• [What to produce]
Extract every line of the entries below and reproduce each one word for word.

[Collected data entries]
* Begin *
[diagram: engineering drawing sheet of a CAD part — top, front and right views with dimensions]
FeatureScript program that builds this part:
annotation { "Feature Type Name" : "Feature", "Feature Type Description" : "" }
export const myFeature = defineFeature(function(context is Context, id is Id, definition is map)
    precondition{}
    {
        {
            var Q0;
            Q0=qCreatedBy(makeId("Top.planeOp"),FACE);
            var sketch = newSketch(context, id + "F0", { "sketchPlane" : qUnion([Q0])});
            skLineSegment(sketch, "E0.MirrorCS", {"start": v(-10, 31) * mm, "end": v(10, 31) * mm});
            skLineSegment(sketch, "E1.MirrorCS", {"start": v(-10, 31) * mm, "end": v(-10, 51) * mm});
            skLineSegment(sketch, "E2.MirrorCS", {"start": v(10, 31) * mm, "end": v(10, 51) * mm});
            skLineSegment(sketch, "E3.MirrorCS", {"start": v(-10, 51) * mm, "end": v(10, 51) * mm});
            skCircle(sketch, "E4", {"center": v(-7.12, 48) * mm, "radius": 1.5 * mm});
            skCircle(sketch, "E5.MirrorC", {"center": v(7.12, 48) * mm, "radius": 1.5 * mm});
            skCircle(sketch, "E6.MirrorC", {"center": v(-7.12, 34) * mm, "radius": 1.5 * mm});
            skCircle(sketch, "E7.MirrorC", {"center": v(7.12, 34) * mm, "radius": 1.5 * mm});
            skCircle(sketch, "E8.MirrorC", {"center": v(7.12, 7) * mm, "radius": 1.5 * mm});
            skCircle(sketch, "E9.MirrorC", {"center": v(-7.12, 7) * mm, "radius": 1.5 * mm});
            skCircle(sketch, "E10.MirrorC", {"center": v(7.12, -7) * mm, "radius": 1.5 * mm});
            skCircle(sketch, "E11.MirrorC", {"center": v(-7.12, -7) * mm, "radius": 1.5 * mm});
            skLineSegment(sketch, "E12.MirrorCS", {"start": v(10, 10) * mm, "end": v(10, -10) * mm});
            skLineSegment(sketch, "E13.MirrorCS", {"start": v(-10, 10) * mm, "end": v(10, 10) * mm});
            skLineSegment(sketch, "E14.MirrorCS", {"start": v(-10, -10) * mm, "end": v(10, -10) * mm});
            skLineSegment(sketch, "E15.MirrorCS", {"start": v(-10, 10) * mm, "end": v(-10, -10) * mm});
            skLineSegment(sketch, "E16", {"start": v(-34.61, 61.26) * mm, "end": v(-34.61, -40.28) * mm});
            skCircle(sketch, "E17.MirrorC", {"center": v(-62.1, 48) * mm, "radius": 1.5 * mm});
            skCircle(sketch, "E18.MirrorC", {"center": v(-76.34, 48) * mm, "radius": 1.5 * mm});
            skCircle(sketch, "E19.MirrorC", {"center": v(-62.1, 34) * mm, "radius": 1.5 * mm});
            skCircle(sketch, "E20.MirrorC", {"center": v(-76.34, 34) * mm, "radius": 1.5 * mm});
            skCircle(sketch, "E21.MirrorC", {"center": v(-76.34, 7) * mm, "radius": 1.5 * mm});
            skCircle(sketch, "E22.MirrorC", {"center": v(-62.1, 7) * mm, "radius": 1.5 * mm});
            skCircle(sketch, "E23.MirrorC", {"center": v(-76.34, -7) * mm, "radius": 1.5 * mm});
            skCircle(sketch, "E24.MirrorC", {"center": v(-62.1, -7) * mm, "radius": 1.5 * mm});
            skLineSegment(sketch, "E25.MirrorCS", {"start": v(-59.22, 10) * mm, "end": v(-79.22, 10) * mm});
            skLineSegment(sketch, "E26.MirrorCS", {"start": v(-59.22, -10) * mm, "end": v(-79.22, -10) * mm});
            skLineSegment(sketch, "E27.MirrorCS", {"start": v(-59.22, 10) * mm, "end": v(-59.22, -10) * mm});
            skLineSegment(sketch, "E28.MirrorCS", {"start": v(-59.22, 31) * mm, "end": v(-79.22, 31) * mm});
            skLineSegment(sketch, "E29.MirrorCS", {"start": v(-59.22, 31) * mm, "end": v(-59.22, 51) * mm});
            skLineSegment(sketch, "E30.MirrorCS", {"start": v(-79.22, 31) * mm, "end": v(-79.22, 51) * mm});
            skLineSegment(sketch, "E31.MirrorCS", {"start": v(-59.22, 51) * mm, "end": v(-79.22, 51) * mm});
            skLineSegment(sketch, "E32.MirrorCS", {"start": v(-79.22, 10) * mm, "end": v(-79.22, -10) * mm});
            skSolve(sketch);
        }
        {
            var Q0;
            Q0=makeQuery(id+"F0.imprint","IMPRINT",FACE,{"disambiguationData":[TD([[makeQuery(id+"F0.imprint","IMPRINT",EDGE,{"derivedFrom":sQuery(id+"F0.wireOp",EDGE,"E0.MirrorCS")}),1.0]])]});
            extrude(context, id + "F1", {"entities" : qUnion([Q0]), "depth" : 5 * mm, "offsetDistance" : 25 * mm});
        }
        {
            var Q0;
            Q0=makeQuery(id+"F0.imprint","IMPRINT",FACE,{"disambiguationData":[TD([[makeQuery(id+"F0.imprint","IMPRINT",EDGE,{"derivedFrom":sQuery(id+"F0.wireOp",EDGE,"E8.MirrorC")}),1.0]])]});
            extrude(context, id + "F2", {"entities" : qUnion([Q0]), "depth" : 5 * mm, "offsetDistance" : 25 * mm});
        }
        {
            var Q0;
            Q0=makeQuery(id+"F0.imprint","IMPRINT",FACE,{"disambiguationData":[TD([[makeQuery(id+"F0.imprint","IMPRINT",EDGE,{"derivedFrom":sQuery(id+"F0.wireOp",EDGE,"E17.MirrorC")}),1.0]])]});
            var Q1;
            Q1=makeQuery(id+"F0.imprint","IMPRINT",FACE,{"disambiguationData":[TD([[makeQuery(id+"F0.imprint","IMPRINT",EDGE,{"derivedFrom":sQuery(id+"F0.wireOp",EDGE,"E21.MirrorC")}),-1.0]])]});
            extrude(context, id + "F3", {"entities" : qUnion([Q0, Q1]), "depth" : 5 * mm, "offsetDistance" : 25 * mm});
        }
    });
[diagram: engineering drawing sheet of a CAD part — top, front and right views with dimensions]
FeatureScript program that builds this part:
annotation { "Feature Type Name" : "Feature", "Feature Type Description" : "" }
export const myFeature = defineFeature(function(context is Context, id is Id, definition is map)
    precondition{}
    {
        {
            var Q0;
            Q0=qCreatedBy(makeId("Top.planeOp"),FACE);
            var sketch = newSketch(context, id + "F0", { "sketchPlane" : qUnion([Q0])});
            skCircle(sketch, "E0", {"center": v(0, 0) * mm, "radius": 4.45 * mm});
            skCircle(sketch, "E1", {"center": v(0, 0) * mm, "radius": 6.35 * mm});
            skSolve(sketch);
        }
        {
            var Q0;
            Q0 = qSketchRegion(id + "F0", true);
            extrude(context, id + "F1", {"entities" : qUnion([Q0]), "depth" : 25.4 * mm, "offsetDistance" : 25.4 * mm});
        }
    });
* End *
• [Exercise solution]
[diagram: engineering drawing sheet of a CAD part — top, front and right views with dimensions]
FeatureScript program that builds this part:
annotation { "Feature Type Name" : "Feature", "Feature Type Description" : "" }
export const myFeature = defineFeature(function(context is Context, id is Id, definition is map)
    precondition{}
    {
        {
            var Q0;
            Q0=qCreatedBy(makeId("Top.planeOp"),FACE);
            var sketch = newSketch(context, id + "F0", { "sketchPlane" : qUnion([Q0])});
            skLineSegment(sketch, "E0.MirrorCS", {"start": v(-10, 31) * mm, "end": v(10, 31) * mm});
            skLineSegment(sketch, "E1.MirrorCS", {"start": v(-10, 31) * mm, "end": v(-10, 51) * mm});
            skLineSegment(sketch, "E2.MirrorCS", {"start": v(10, 31) * mm, "end": v(10, 51) * mm});
            skLineSegment(sketch, "E3.MirrorCS", {"start": v(-10, 51) * mm, "end": v(10, 51) * mm});
            skCircle(sketch, "E4", {"center": v(-7.12, 48) * mm, "radius": 1.5 * mm});
            skCircle(sketch, "E5.MirrorC", {"center": v(7.12, 48) * mm, "radius": 1.5 * mm});
            skCircle(sketch, "E6.MirrorC", {"center": v(-7.12, 34) * mm, "radius": 1.5 * mm});
            skCircle(sketch, "E7.MirrorC", {"center": v(7.12, 34) * mm, "radius": 1.5 * mm});
            skCircle(sketch, "E8.MirrorC", {"center": v(7.12, 7) * mm, "radius": 1.5 * mm});
            skCircle(sketch, "E9.MirrorC", {"center": v(-7.12, 7) * mm, "radius": 1.5 * mm});
            skCircle(sketch, "E10.MirrorC", {"center": v(7.12, -7) * mm, "radius": 1.5 * mm});
            skCircle(sketch, "E11.MirrorC", {"center": v(-7.12, -7) * mm, "radius": 1.5 * mm});
            skLineSegment(sketch, "E12.MirrorCS", {"start": v(10, 10) * mm, "end": v(10, -10) * mm});
            skLineSegment(sketch, "E13.MirrorCS", {"start": v(-10, 10) * mm, "end": v(10, 10) * mm});
            skLineSegment(sketch, "E14.MirrorCS", {"start": v(-10, -10) * mm, "end": v(10, -10) * mm});
            skLineSegment(sketch, "E15.MirrorCS", {"start": v(-10, 10) * mm, "end": v(-10, -10) * mm});
            skLineSegment(sketch, "E16", {"start": v(-34.61, 61.26) * mm, "end": v(-34.61, -40.28) * mm});
            skCircle(sketch, "E17.MirrorC", {"center": v(-62.1, 48) * mm, "radius": 1.5 * mm});
            skCircle(sketch, "E18.MirrorC", {"center": v(-76.34, 48) * mm, "radius": 1.5 * mm});
            skCircle(sketch, "E19.MirrorC", {"center": v(-62.1, 34) * mm, "radius": 1.5 * mm});
            skCircle(sketch, "E20.MirrorC", {"center": v(-76.34, 34) * mm, "radius": 1.5 * mm});
            skCircle(sketch, "E21.MirrorC", {"center": v(-76.34, 7) * mm, "radius": 1.5 * mm});
            skCircle(sketch, "E22.MirrorC", {"center": v(-62.1, 7) * mm, "radius": 1.5 * mm});
            skCircle(sketch, "E23.MirrorC", {"center": v(-76.34, -7) * mm, "radius": 1.5 * mm});
            skCircle(sketch, "E24.MirrorC", {"center": v(-62.1, -7) * mm, "radius": 1.5 * mm});
            skLineSegment(sketch, "E25.MirrorCS", {"start": v(-59.22, 10) * mm, "end": v(-79.22, 10) * mm});
            skLineSegment(sketch, "E26.MirrorCS", {"start": v(-59.22, -10) * mm, "end": v(-79.22, -10) * mm});
            skLineSegment(sketch, "E27.MirrorCS", {"start": v(-59.22, 10) * mm, "end": v(-59.22, -10) * mm});
            skLineSegment(sketch, "E28.MirrorCS", {"start": v(-59.22, 31) * mm, "end": v(-79.22, 31) * mm});
            skLineSegment(sketch, "E29.MirrorCS", {"start": v(-59.22, 31) * mm, "end": v(-59.22, 51) * mm});
            skLineSegment(sketch, "E30.MirrorCS", {"start": v(-79.22, 31) * mm, "end": v(-79.22, 51) * mm});
            skLineSegment(sketch, "E31.MirrorCS", {"start": v(-59.22, 51) * mm, "end": v(-79.22, 51) * mm});
            skLineSegment(sketch, "E32.MirrorCS", {"start": v(-79.22, 10) * mm, "end": v(-79.22, -10) * mm});
            skSolve(sketch);
        }
        {
            var Q0;
            Q0=makeQuery(id+"F0.imprint","IMPRINT",FACE,{"disambiguationData":[TD([[makeQuery(id+"F0.imprint","IMPRINT",EDGE,{"derivedFrom":sQuery(id+"F0.wireOp",EDGE,"E0.MirrorCS")}),1.0]])]});
            extrude(context, id + "F1", {"entities" : qUnion([Q0]), "depth" : 5 * mm, "offsetDistance" : 25 * mm});
        }
        {
            var Q0;
            Q0=makeQuery(id+"F0.imprint","IMPRINT",FACE,{"disambiguationData":[TD([[makeQuery(id+"F0.imprint","IMPRINT",EDGE,{"derivedFrom":sQuery(id+"F0.wireOp",EDGE,"E8.MirrorC")}),1.0]])]});
            extrude(context, id + "F2", {"entities" : qUnion([Q0]), "depth" : 5 * mm, "offsetDistance" : 25 * mm});
        }
        {
            var Q0;
            Q0=makeQuery(id+"F0.imprint","IMPRINT",FACE,{"disambiguationData":[TD([[makeQuery(id+"F0.imprint","IMPRINT",EDGE,{"derivedFrom":sQuery(id+"F0.wireOp",EDGE,"E17.MirrorC")}),1.0]])]});
            var Q1;
            Q1=makeQuery(id+"F0.imprint","IMPRINT",FACE,{"disambiguationData":[TD([[makeQuery(id+"F0.imprint","IMPRINT",EDGE,{"derivedFrom":sQuery(id+"F0.wireOp",EDGE,"E21.MirrorC")}),-1.0]])]});
            extrude(context, id + "F3", {"entities" : qUnion([Q0, Q1]), "depth" : 5 * mm, "offsetDistance" : 25 * mm});
        }
    });
[diagram: engineering drawing sheet of a CAD part — top, front and right views with dimensions]
FeatureScript program that builds this part:
annotation { "Feature Type Name" : "Feature", "Feature Type Description" : "" }
export const myFeature = defineFeature(function(context is Context, id is Id, definition is map)
    precondition{}
    {
        {
            var Q0;
            Q0=qCreatedBy(makeId("Top.planeOp"),FACE);
            var sketch = newSketch(context, id + "F0", { "sketchPlane" : qUnion([Q0])});
            skCircle(sketch, "E0", {"center": v(0, 0) * mm, "radius": 4.45 * mm});
            skCircle(sketch, "E1", {"center": v(0, 0) * mm, "radius": 6.35 * mm});
            skSolve(sketch);
        }
        {
            var Q0;
            Q0 = qSketchRegion(id + "F0", true);
            extrude(context, id + "F1", {"entities" : qUnion([Q0]), "depth" : 25.4 * mm, "offsetDistance" : 25.4 * mm});
        }
    });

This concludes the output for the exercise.